Un nuovo studio descrive l’architettura della faglia di Bolfin nel deserto di Atacama (Cile)
Conoscere nel dettaglio l’architettura delle faglie e quindi la loro struttura interna è di fondamentale importanza per una migliore comprensione della meccanica dei terremoti. Spesso però le faglie non sono ben esposte in superficie perché sono coperte dalla vegetazione o da depositi. Un ulteriore problema consiste nel fatto che in diverse aree del mondo, compresa l’Italia, le parti esposte sono di frequente troppo superficiali e dunque non rappresentative delle profondità a cui nascono i terremoti.

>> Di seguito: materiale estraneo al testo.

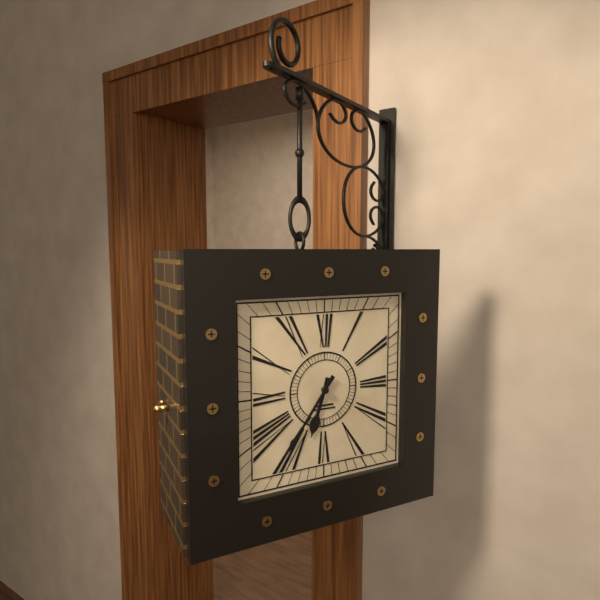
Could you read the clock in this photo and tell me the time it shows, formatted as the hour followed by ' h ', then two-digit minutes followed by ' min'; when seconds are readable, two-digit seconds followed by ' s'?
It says 6 h 36 min
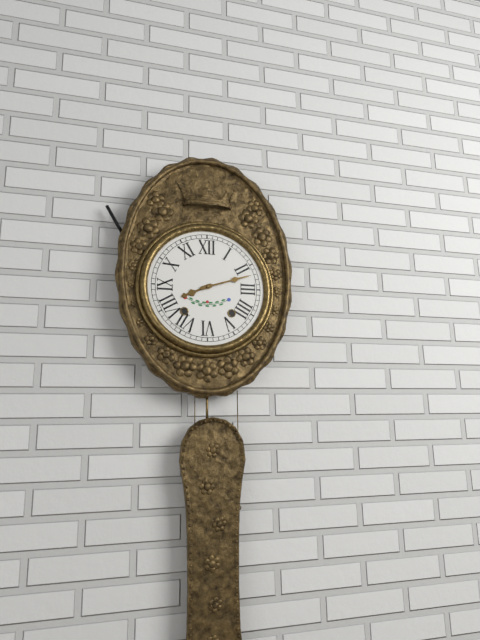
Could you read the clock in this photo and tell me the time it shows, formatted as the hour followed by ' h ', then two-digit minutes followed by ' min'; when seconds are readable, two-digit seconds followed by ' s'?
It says 8 h 12 min
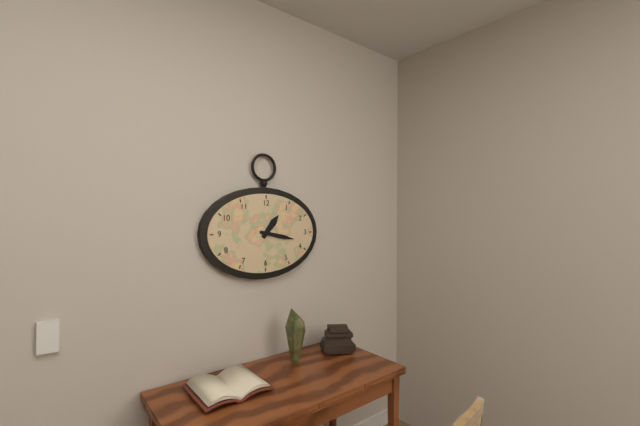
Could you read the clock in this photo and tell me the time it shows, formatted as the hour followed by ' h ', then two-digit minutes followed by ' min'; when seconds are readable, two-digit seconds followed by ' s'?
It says 1 h 17 min
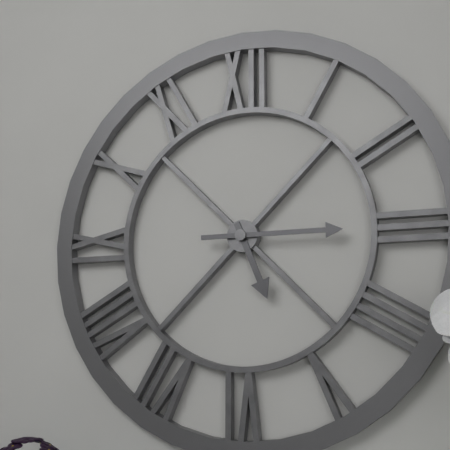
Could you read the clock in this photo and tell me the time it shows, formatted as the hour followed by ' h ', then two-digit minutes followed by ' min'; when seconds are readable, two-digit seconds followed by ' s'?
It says 5 h 15 min
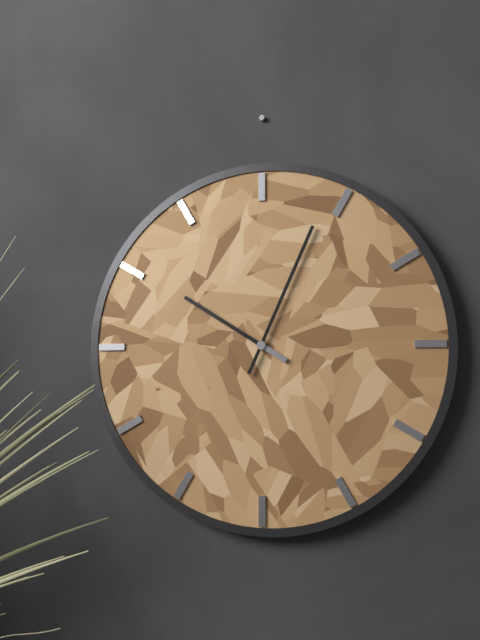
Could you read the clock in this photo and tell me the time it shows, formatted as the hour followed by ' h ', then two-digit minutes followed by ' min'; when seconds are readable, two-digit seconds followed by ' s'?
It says 10 h 04 min
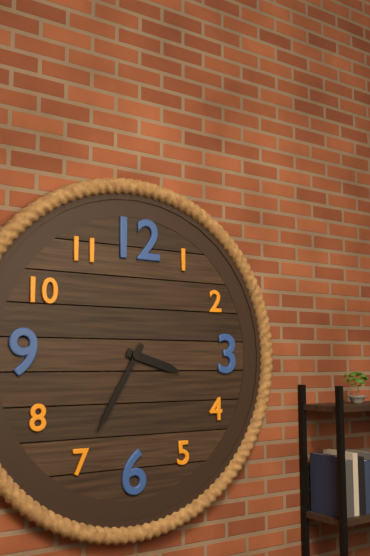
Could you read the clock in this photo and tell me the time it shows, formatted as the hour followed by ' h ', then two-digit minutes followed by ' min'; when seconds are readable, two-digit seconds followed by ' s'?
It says 3 h 35 min
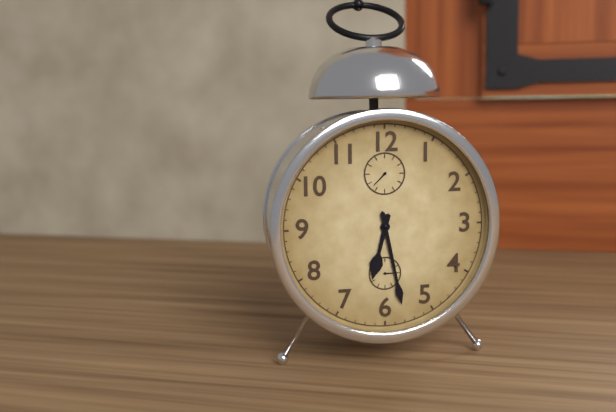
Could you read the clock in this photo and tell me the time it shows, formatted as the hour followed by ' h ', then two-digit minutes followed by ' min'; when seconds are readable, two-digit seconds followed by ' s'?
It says 6 h 28 min
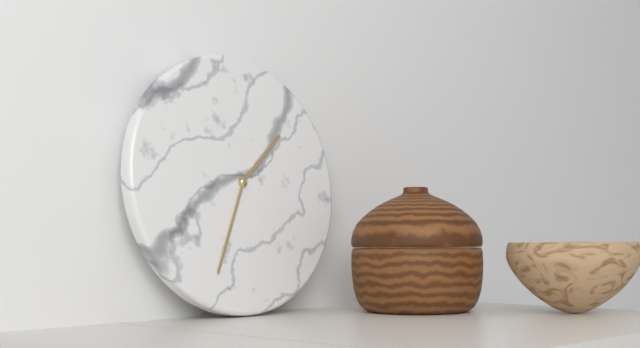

Per questo motivo da diversi anni il Dipartimento di Geoscienze dell’Università degli Studi di Padova conduce missioni scientifiche nel deserto di Atacama in Cile, dove l’assenza di vegetazione consente di osservare in superficie faglie che, circa 120 milioni di anni fa, erano capaci di generare terremoti fino a magnitudo 6.5–7.0.
Un nuovo studio, recentemente pubblicato su Journal of Structural Geology, ha descritto l’architettura della faglia di Bolfin e come questa varia lungo decine di chilometri di esposizione, portando a risultati che migliorano anche la comprensione dell’interazione tra fluidi e rocce a profondità sismogeniche e dei processi legati ad un particolare tipo di sequenze sismiche, gli sciami sismici.
“Sappiamo che queste faglie erano sismogenetiche perché abbiamo trovato pseudotachiliti, rocce che si fondono durante un terremoto per gli sforzi che avvengono sul piano di faglia e poi risolidificano”, introduce Simone Masoch, dottorando del Dipartimento di Geoscienze e primo autore dello studio.
“Abbiamo inoltre trovato networks di vene che, sulla base delle varie osservazioni microstrutturali e di terreno ed effettuando delle comparazioni con strutture attualmente attive, ci consentono di ottenere informazioni su un particolare tipo di sismicità, gli sciami sismici, che sono sequenze diverse dalle sequenze di mainshock-aftershock. Si tratta di sequenze sismiche tipiche di ambienti vulcanici e idrotermali in cui i terremoti sono in genere di magnitudo 3-4 e i gli eventi sismici avvengono in un periodo di tempo che può variare da alcune settimane ad alcuni mesi”.
L'intensa interazione fluido-roccia che interessa tutti gli elementi strutturali della zona di faglia di Bolfin attesta inoltre un'estesa circolazione di fluidi idrotermali durante l'antica attività sismica dell’area.
“Abbiamo scoperto che queste sequenze sismiche erano innescate dall’ingresso di fluidi nelle zone di faglia e questo ha implicazioni dal punto di vista pratico perché sono degli analoghi di quello che succede durante l’iniezione di fluidi in profondità a scopi geotermici o durante lo stoccaggio della CO2, per esempio. Questo è quindi di interesse perché possiamo capire dallo studio di queste rocce di faglia quello che può succedere durante le varie attività estrattive e applicative umane”, conclude Simone Masoch.
Questo lavoro è stato condotto anche dal Prof. Giulio Di Toro, dal Prof. Giorgio Pennacchioni, dal Dr. Rodrigo Gomila e dal Dr. Michele Fondriest del Dipartimento di Geoscienze dell’Università di Padova, in collaborazione con un team internazionale composto dal Dr. Erik Jensen (National Research Center for Integrated Natural Disaster Management - Santiago, Cile), dal Prof. Thomas Mitchell (Department of Earth Sciences, University College London - Londra, Regno Unito) e dal Prof. José Cembrano (Departamento de Ingeniería Estructural y Geotécnica, Pontificia Universidad Católica de Chile - Santiago, Cile).